Monday, April 16, 2007

Happy Manic Monday!!!!!

Today wasn't actually too manic of a Monday for me, which is unusual. We had a great day, in fact. I took Bebe to the park in the late morning and we spent an hour or so running around like crazy, up and down the slides, ladders, stairs, and ramps. It was very windy and a bit chilly here today so my daughter lost interest in swinging on the swing after about four swoops back and forth. I opened my computer to news of the Virginia Tech shootings and have to wonder what is wrong with the people on our planet. It is frightening to think about being the victim of such a crime; those people didn't do anything to this madman, yet they had to be the object of his psychosis. They did nothing to bring about the fates that befell them; they were just going about their day, when suddenly the gates of hell clanged open. I am reading a fantastic book right now called "Judaism for Everyone" by Rabbi Shmuley Boteach. I'm learning so much about my faith, about my religion, about this awesomely cool heritage to which I am heir. In the book, Rabbi Boteach talks about the violence in the world, about the lack of spiritual grounding suffered by so much of the populace.
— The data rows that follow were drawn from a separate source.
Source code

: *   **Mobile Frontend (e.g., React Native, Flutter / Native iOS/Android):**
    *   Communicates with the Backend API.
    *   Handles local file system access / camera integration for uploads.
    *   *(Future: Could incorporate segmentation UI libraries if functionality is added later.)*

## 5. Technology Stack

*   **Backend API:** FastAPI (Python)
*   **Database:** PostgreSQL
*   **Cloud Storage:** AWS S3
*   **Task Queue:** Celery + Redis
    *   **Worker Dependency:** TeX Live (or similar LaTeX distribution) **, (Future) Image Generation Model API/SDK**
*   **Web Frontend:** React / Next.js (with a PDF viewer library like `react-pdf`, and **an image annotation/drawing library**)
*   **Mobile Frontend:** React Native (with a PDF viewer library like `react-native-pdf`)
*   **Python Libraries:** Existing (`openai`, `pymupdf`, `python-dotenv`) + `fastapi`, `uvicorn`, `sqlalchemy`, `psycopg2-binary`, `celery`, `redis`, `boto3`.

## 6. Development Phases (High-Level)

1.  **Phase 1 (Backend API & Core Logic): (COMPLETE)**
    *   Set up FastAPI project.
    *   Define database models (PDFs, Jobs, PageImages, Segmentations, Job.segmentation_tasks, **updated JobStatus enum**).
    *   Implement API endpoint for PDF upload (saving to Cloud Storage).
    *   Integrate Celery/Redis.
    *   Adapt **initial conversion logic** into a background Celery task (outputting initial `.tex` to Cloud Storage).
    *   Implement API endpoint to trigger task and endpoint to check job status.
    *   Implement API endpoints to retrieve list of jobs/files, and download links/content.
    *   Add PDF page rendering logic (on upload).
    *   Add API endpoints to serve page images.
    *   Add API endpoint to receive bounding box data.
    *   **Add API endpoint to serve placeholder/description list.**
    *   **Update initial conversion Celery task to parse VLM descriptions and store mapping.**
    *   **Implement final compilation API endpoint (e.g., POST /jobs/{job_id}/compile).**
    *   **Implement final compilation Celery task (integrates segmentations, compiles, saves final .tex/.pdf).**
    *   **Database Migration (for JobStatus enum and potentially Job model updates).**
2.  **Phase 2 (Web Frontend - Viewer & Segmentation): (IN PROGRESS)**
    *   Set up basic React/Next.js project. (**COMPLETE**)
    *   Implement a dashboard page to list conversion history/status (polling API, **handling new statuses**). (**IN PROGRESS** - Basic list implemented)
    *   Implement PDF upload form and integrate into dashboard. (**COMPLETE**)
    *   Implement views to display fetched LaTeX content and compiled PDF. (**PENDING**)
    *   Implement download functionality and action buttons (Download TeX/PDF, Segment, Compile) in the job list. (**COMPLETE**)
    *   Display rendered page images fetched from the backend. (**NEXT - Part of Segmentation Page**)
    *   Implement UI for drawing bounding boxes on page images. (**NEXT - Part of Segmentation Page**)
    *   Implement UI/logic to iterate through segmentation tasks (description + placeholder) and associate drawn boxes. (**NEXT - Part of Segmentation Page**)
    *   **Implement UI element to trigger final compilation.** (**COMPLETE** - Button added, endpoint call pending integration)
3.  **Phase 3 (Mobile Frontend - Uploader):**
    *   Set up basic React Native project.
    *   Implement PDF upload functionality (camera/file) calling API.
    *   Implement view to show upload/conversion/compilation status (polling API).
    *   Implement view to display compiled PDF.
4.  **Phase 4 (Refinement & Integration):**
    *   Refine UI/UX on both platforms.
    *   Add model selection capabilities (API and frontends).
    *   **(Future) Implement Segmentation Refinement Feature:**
It's a great book that, even in the early stages of reading, has helped me with some recent life situations. I love that my spiritual path can do that; it guides me when I don't have a clue as to what direction I should be going in, when I don't know how I should be reacting to a particular situation or to another human being's actions. For a long time I felt such a conflict with being both Irish and Jewish, but I feel like lately it's all coming together. I feel like that conflict can be okay; I can be both and embrace both wholeheartedly. I recently read an interview with an author who expressed a similar conflict in being both Jewish and from Yorkshire, England. She said that conflict has been a positive issue as far as her writing is concerned, and I can see where that tension could be a great driving force in my own artwork. Anyway, all is peaceful at this end of the computer and I'm grateful for that.

Wednesday, April 11, 2007

Post Sick

Hooray!!!! Both Bebe and I seem to be getting over the cold/sickness we've been suffering under for the past few days. I got sick on Sunday, the day we came home from Disney, and Bebe has been sick for about a week. Whatever the bug is, it doesn't seem to be very hearty (thankfully) but it kicked me in the head on Monday and I spent most of the day lying around the house. By Tuesday I had no choice but to motivate myself into action and keep moving until it was okay to stop (which, for me, is at around 9PM). In the midst of being sick I managed to get my latest newspaper article written and sent out, complete with interviews. Hopefully the editor/newspaper owner likes it and will include it in this month's paper. I dropped the ball recently and forgot to re-order our business checks. I realized this today when I used our last check to write out a bill. I don't know how I didn't realize that we were out; I could've sworn we had another box floating around somewhere. Oy vay.

Tuesday, April 03, 2007

Post Seder


We had the first night of Passover at our house again this year and I spent the past two days in the depth of preparations. I'm so tired today that I had trouble waking up this morning and have felt groggy and stupid all day long. I can barely think! I basically spent two days in the kitchen for long stretches of time with only one screw up (my matzoh balls fell apart the first time around and I had to make them again-argh!!!). The night of celebration and friendship was well worth the effort put in. We had just three friends over, and only one of them is Jewish, but it was a lot of fun; better for the small crowd, actually, since we all had a chance to really talk. Lots of yummy food, lots of comaraderie, not much sleep! Today was very screwed up time wise because of my lack of energy, but it's okay to have days like that now and then. I must say, though, that I'm looking forward to curling up in bed with a good book and probably falling asleep before I've read three paragraphs.